Loin de s’opposer au texte de Bernard Cazeneuve qui est mis à l’examen ce lundi, les députés font surenchère de mesures sécuritaires pour lutter contre le terrorisme, en oubliant le respect élémentaire des libertés fondamentales.
Ce lundi après-midi, les députés examinent à l’Assemblée Nationale en procédure d’urgence le projet de loi anti-terrrorisme de Bernard Cazeneuve. Un de plus, assuré de succès par l’actualité de l’Etat Islamique et de ses vidéos qui secouent légitimement les émotions, au détriment parfois de la raison. En témoigne le concours d’amendements plus redoutables les uns que les autres, dont Marc Rees nous résume parfaitement l’intérêt stratégique sur Next Inpact : "Tous ces amendements, parfois mal ficelés, n’ont aucune garantie d’être adoptés en séance.

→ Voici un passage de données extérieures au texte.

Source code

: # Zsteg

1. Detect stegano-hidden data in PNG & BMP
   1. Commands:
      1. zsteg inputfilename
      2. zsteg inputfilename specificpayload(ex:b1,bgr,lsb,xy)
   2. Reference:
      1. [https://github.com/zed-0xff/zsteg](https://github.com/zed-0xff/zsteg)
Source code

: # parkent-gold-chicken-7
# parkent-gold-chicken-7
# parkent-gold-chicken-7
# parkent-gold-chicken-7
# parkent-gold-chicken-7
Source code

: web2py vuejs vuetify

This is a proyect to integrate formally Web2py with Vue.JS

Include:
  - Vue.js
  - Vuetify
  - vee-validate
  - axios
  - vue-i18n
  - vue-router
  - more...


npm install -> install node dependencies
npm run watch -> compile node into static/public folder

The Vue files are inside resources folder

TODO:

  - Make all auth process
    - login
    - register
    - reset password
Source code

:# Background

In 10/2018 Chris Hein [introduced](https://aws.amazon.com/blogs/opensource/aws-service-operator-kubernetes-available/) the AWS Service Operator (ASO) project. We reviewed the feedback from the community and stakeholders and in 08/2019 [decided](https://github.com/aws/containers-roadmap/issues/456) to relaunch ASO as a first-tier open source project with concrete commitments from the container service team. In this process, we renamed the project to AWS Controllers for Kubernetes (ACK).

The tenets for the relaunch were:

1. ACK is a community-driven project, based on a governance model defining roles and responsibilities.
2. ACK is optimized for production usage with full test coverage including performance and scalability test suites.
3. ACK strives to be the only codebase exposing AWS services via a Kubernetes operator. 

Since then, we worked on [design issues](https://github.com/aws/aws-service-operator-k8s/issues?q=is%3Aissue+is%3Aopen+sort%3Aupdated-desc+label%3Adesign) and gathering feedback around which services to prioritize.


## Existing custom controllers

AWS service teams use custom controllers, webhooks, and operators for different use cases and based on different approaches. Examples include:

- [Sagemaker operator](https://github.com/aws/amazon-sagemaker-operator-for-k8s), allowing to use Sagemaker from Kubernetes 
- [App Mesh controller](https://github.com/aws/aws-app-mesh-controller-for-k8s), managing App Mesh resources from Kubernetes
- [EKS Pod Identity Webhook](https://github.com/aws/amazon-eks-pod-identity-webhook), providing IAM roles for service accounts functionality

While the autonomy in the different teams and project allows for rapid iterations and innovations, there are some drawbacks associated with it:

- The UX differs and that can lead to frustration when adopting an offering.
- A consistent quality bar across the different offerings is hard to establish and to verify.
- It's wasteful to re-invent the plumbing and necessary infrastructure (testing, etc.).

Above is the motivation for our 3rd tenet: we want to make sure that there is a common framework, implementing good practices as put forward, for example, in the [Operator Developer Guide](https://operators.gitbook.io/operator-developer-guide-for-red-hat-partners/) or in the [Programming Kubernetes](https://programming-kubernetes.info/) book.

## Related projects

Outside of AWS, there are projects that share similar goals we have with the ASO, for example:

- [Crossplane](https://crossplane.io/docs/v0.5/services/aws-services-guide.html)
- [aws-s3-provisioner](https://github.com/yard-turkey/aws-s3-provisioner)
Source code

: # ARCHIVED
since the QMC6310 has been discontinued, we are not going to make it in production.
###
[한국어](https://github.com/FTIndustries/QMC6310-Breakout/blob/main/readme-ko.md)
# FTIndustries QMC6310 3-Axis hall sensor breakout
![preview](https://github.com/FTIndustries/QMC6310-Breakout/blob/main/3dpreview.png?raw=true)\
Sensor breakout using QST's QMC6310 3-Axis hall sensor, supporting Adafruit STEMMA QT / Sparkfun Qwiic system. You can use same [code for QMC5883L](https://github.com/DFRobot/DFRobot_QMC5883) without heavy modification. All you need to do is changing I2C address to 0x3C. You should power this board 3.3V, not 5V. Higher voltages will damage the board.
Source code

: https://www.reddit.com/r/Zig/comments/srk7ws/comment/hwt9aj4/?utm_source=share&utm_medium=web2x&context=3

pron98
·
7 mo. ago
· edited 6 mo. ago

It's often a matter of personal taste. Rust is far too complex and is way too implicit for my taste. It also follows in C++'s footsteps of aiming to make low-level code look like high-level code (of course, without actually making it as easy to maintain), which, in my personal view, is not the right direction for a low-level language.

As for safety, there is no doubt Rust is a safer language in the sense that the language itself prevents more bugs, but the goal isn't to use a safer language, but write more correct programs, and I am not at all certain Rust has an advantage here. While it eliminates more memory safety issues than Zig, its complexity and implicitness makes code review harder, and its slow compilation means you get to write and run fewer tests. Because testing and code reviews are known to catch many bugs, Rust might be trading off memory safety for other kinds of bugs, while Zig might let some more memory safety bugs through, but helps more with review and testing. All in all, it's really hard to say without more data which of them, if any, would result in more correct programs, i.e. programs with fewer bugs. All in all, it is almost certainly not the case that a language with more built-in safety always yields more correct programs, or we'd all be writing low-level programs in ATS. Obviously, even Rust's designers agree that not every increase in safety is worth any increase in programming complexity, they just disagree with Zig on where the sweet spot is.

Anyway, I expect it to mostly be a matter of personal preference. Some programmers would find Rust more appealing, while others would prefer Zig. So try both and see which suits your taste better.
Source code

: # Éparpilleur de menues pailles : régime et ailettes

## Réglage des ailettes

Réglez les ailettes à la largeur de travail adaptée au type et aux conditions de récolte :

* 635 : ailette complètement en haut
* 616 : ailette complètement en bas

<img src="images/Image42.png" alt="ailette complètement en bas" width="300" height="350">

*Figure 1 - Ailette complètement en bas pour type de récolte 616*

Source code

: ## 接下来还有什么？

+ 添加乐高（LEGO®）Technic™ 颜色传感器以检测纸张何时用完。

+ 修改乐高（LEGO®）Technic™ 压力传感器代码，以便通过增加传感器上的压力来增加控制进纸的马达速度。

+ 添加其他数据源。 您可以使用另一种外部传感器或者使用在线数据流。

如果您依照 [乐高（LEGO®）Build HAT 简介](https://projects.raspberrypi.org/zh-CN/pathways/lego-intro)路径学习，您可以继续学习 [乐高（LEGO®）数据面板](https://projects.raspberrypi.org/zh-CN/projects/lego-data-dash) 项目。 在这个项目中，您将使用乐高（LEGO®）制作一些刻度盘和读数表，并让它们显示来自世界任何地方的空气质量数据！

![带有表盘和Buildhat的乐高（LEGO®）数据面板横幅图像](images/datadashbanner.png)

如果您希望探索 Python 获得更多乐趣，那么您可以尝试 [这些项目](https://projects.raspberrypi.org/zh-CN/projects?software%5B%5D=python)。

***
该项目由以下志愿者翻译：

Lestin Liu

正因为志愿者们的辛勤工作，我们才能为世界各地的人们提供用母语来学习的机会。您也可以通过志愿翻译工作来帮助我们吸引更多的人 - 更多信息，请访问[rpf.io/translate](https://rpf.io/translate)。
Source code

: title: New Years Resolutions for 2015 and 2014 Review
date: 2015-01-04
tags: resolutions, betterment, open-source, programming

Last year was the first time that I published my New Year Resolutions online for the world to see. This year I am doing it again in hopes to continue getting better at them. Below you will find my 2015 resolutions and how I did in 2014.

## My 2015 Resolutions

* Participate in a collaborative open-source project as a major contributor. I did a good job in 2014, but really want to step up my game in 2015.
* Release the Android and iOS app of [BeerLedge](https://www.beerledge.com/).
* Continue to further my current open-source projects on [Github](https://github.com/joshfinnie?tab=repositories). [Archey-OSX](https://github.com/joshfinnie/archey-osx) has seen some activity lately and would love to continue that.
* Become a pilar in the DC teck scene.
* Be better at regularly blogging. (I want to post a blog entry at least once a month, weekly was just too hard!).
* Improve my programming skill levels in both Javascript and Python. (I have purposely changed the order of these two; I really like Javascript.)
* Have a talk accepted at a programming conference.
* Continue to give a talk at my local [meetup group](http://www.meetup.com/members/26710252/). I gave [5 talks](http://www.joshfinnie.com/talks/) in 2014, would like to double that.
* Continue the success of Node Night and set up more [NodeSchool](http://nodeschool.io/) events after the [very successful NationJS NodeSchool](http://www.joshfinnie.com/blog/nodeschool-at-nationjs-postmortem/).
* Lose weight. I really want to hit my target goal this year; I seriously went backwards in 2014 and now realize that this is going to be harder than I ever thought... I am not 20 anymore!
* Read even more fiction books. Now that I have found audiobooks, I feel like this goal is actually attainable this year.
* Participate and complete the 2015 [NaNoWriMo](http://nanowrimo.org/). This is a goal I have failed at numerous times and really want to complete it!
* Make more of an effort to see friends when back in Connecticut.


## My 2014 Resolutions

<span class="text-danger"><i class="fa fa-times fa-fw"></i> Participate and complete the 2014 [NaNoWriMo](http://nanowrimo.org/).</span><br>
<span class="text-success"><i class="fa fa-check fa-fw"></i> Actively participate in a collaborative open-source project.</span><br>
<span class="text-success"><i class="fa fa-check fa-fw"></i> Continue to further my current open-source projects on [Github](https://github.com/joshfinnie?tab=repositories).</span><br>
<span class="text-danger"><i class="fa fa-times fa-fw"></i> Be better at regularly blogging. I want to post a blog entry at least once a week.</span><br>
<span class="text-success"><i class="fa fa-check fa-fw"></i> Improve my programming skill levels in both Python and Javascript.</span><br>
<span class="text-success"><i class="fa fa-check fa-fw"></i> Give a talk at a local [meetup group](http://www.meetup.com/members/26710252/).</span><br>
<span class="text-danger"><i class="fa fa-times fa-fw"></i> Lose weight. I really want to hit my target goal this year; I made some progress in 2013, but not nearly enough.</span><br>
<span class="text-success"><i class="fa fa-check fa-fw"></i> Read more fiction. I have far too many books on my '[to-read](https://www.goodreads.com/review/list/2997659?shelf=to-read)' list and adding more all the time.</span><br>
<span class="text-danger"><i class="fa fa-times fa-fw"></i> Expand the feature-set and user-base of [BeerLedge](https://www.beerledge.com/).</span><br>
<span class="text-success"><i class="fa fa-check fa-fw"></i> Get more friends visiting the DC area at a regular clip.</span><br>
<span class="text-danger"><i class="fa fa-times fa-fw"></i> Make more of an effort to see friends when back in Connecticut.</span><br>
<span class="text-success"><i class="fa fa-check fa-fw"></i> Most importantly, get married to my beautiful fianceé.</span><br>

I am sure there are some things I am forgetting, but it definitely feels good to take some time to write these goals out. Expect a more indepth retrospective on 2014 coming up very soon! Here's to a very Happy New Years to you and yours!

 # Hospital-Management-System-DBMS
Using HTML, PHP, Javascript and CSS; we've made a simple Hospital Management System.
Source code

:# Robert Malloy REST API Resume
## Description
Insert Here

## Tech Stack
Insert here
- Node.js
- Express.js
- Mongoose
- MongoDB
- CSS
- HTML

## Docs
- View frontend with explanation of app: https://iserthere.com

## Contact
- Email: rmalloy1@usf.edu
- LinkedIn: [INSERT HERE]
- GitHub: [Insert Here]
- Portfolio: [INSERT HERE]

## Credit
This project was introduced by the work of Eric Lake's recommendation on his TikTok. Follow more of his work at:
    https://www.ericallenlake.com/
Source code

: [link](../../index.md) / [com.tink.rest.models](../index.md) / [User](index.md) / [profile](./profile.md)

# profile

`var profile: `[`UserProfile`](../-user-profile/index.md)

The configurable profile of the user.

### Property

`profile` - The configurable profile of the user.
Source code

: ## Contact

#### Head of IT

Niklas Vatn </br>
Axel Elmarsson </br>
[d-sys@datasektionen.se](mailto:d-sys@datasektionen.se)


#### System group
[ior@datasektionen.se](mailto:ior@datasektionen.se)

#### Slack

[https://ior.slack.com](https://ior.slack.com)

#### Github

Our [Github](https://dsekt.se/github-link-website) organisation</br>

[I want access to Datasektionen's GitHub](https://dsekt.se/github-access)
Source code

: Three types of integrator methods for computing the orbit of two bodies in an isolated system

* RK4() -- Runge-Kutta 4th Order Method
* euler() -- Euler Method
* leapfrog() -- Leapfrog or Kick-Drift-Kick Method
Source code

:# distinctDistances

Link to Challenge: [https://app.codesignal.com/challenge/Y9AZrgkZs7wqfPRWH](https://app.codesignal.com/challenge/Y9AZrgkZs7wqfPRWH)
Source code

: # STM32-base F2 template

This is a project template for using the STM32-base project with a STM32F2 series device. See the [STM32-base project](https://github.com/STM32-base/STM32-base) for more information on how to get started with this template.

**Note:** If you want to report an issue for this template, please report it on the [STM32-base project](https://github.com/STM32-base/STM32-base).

Ils auront le mérite en tout cas de faire passer le texte de Cazeneuve comme celui d’un jésuite. Pour son plus grand soulagement".
C’est une technique de manipulation mentale bien connue, dite de porte-au-nez, qui permet de faire adopter en souplesse un projet de loi pourtant redoutable pour nos propres valeurs démocratiques, en le faisant passer pour préférable à ce qui serait pire encore. (...)
Nous avions vu déjà certaines de ces propositions, comme le fait d’interdire Internet aux éventuels futurs djihadistes, pendant une durée "minimum" de 5 ans. Une sorte de peine de mort numérique pour les pas-encore-coupables, avec droit de résurrection à une date ultérieure. Mais les amendements déposés au projet de loi anti-terrorisme (que La Quadrature du Net renomme à juste titre en projet de loi sur les Présumés Terroristes) regorgent d’autres propositions qui rivalisent de disproportion.
Ainsi par exemple, cet amendement se propose d’assimiler au terrorisme le fait de :
Consulter habituellement un ou plusieurs services de communication au public en ligne ou des messages émis par la voie des communications électroniques ou détenir des documents provoquant directement à la commission d’actes de terrorisme ou en faisant l’apologie, sauf lorsque la consultation ou la détention résulte de l’exercice normal d’une profession ayant pour objet d’informer le public, intervient dans le cadre de recherches scientifiques ou a pour objet de servir de preuve en justice.
L’internaute trop curieux, qui irait télécharger un manuel de C++ en arabe et un best-of macabre des attentats d’Al-Quaeda pourrait ainsi être jugé coupable de terrorisme, même s’il n’a développé aucune arme logicielle et n’a lui-même découpé aucune tête ni posé la moindre bombe. S’il n’est pas journaliste de profession mais simplement curieux de connaître et comprendre ses contemporains, il ne pourra pas consulter sans risques les réseaux sociaux de l’Etat Islamique, de peur d’être accusé de partie lier. (...)
Sébastien Pietrasanta feint d’ignorer, malgré les récents rapports du Conseil d’Etat ou de la Cour des comptes qui le rappellent, que l’avènement des réseaux sociaux et des plateformes d’hébergement de contenus amateurs a rendu très poreuse la ligne de démarcation entre les éditeurs et les hébergeurs. Par exemple, Numerama est responsable dès la première minute de ce qui est écrit et publié par la rédaction, pas des commentaires ou des messages sur le forum qui sont publiés par les internautes. Nous n’en devenons responsables qu’à défaut de réaction après notification.
Or supprimer la subsidiarité dans l’action contre les apologies au terrorisme, c’est multiplier les risques de surblocage en usant d’armes toujours plus lourdes pour supprimer un contenu précis. L’éditeur peut supprimer un message ou une vidéo ; l’hébergeur peut supprimer un site ; le FAI peut bloquer tout un nom de domaine ou une adresse IP de serveur.